(Extracted page text data)
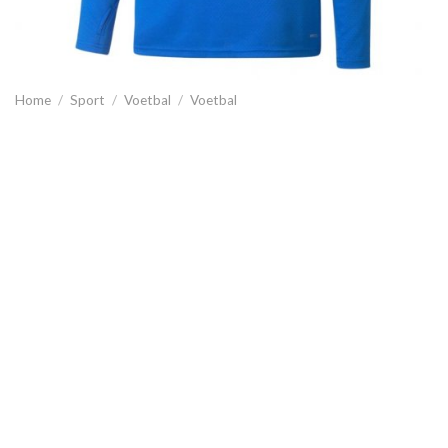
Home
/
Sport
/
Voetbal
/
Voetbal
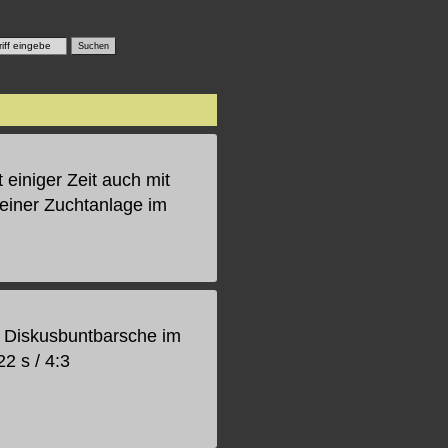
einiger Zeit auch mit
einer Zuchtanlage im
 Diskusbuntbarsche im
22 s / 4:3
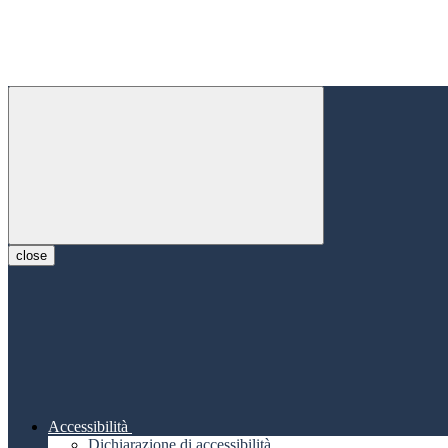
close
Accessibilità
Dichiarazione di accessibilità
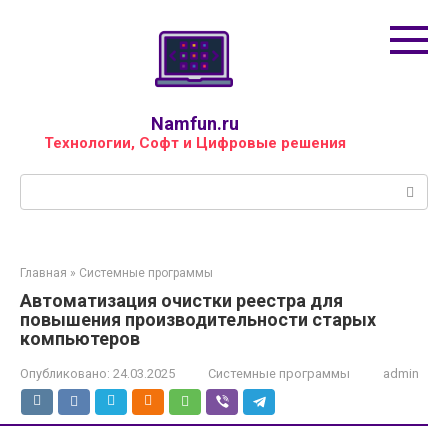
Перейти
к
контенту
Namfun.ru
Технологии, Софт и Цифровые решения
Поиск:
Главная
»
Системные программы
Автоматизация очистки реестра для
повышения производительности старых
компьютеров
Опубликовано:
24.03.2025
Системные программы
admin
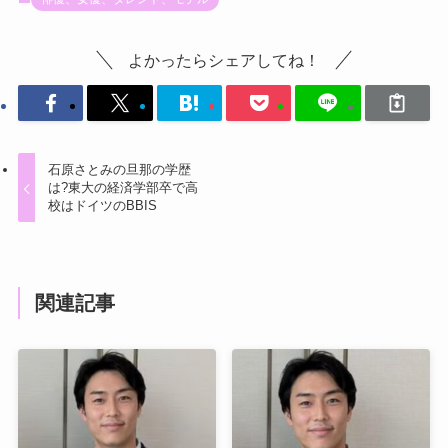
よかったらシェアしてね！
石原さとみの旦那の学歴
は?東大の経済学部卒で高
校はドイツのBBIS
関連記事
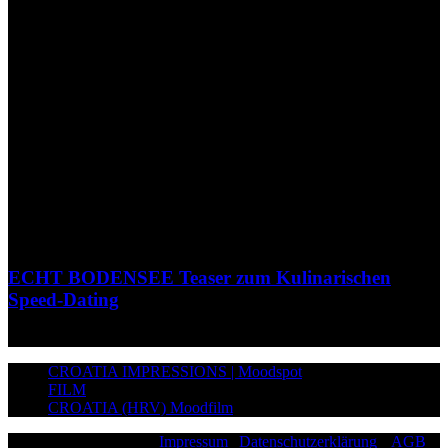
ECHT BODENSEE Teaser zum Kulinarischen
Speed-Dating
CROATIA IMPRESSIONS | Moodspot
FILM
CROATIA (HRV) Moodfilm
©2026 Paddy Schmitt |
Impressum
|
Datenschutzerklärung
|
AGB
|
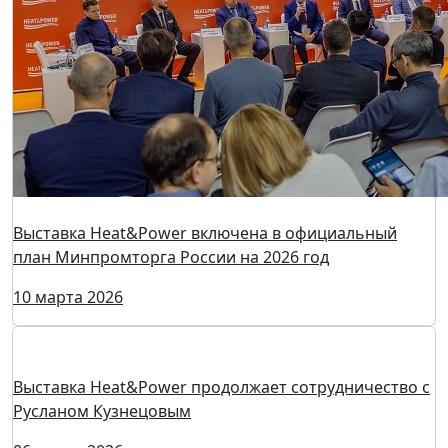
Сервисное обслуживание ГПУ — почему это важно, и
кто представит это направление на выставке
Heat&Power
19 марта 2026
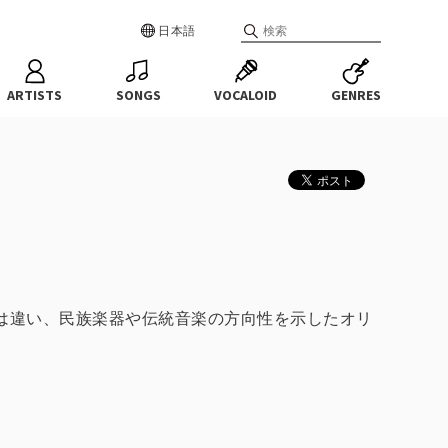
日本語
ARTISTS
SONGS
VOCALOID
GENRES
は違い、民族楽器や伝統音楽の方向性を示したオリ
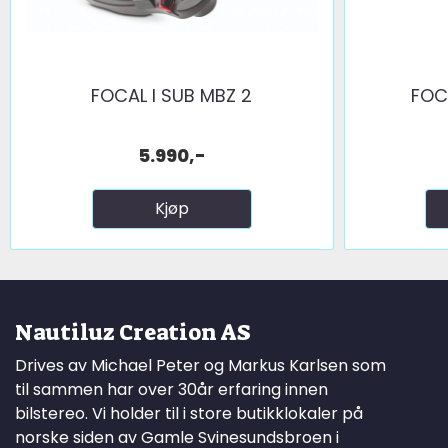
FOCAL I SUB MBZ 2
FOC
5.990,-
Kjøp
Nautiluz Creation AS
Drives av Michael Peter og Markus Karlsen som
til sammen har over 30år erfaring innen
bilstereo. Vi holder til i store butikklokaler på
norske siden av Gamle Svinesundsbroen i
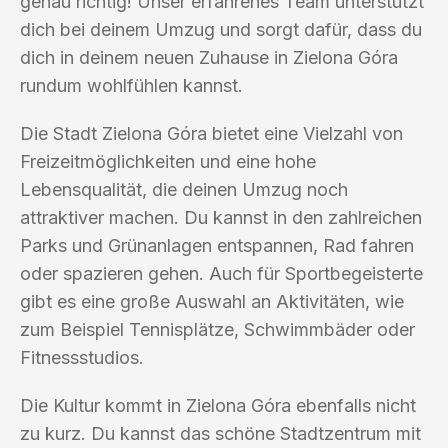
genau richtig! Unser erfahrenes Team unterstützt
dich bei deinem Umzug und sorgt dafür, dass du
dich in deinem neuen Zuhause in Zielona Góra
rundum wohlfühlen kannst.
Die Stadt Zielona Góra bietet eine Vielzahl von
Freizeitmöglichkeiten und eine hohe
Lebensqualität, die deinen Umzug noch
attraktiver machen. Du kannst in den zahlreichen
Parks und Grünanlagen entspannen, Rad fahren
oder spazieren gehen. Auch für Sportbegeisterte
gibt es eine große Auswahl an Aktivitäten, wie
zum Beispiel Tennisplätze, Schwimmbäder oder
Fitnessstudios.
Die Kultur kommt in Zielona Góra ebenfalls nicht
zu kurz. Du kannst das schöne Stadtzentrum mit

==

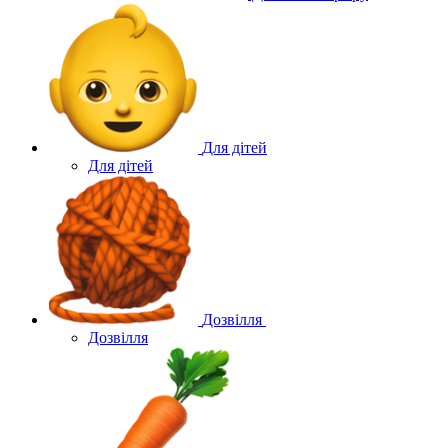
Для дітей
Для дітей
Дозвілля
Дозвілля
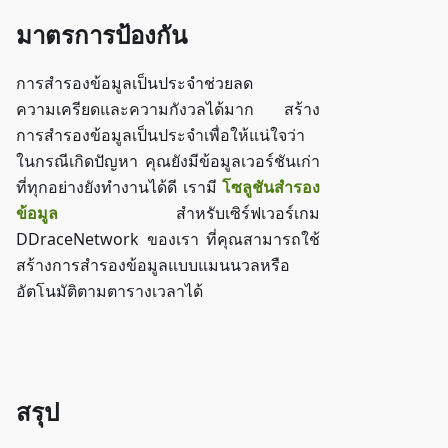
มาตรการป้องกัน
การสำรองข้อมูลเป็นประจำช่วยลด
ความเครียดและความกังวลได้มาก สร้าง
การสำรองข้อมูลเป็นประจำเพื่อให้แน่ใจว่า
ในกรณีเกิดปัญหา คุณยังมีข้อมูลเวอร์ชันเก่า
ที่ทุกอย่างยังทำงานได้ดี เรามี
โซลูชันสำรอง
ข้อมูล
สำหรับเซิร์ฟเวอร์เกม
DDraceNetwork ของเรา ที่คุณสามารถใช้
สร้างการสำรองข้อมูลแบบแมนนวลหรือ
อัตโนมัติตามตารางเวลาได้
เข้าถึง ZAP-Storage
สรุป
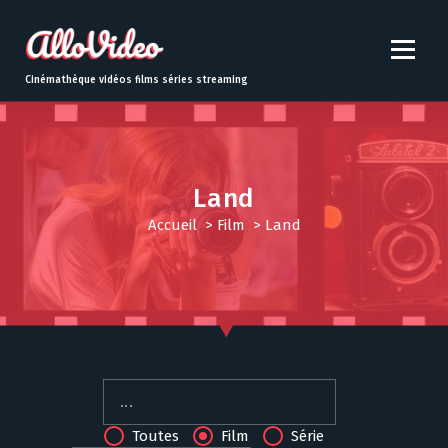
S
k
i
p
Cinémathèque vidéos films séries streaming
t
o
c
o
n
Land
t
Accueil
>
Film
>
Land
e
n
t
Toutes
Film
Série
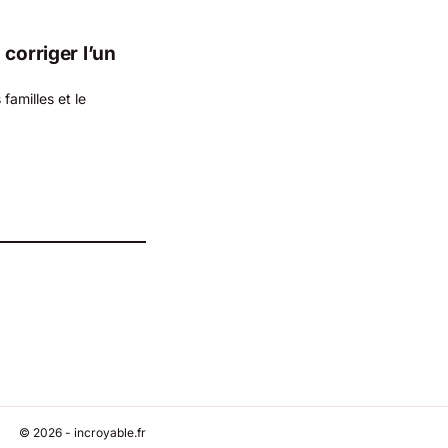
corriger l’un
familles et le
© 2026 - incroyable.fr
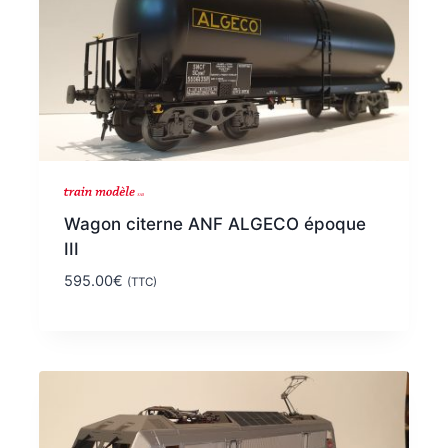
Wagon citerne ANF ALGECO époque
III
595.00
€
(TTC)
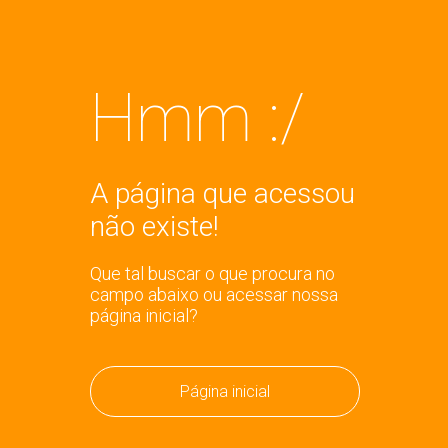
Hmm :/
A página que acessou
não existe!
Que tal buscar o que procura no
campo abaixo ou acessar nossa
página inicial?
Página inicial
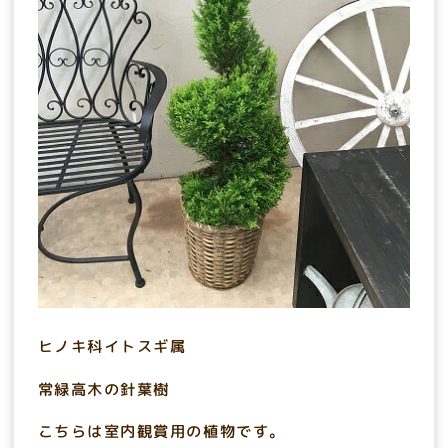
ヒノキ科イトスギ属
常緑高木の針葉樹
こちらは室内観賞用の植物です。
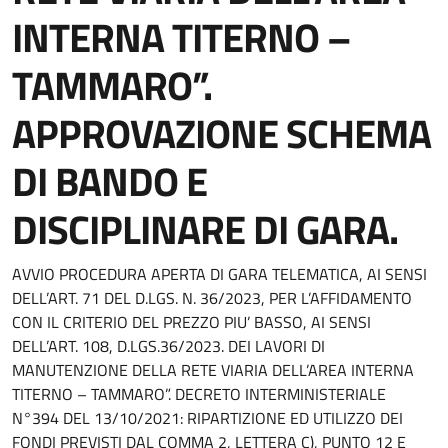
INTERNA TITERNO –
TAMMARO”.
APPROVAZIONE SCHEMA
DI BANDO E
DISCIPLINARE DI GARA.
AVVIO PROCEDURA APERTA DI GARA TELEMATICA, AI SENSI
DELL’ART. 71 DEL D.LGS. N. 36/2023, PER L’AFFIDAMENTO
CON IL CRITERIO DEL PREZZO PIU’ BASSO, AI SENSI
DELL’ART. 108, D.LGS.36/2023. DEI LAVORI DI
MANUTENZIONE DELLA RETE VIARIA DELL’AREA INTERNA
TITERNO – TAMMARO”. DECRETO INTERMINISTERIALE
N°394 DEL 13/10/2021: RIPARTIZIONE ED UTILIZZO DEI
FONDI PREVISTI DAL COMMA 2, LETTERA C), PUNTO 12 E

** Brief **
What do the entries above read from the line containing "CROATIA IMPRESSIONS | Moodspot" through the line containing "zu kurz. Du"? Output those lines exactly, both ends included, with the pictures left out.

** Output of the task **
CROATIA IMPRESSIONS | Moodspot
FILM
CROATIA (HRV) Moodfilm
©2026 Paddy Schmitt |
Impressum
|
Datenschutzerklärung
|
AGB
|
Сервисное обслуживание ГПУ — почему это важно, и
кто представит это направление на выставке
Heat&Power
19 марта 2026
日本語
ARTISTS
SONGS
VOCALOID
GENRES
は違い、民族楽器や伝統音楽の方向性を示したオリ
FOCAL I SUB MBZ 2
FOC
5.990,-
Kjøp
Nautiluz Creation AS
Drives av Michael Peter og Markus Karlsen som
til sammen har over 30år erfaring innen
bilstereo. Vi holder til i store butikklokaler på
norske siden av Gamle Svinesundsbroen i
genau richtig! Unser erfahrenes Team unterstützt
dich bei deinem Umzug und sorgt dafür, dass du
dich in deinem neuen Zuhause in Zielona Góra
rundum wohlfühlen kannst.
Die Stadt Zielona Góra bietet eine Vielzahl von
Freizeitmöglichkeiten und eine hohe
Lebensqualität, die deinen Umzug noch
attraktiver machen. Du kannst in den zahlreichen
Parks und Grünanlagen entspannen, Rad fahren
oder spazieren gehen. Auch für Sportbegeisterte
gibt es eine große Auswahl an Aktivitäten, wie
zum Beispiel Tennisplätze, Schwimmbäder oder
Fitnessstudios.
Die Kultur kommt in Zielona Góra ebenfalls nicht
zu kurz. Du kannst das schöne Stadtzentrum mit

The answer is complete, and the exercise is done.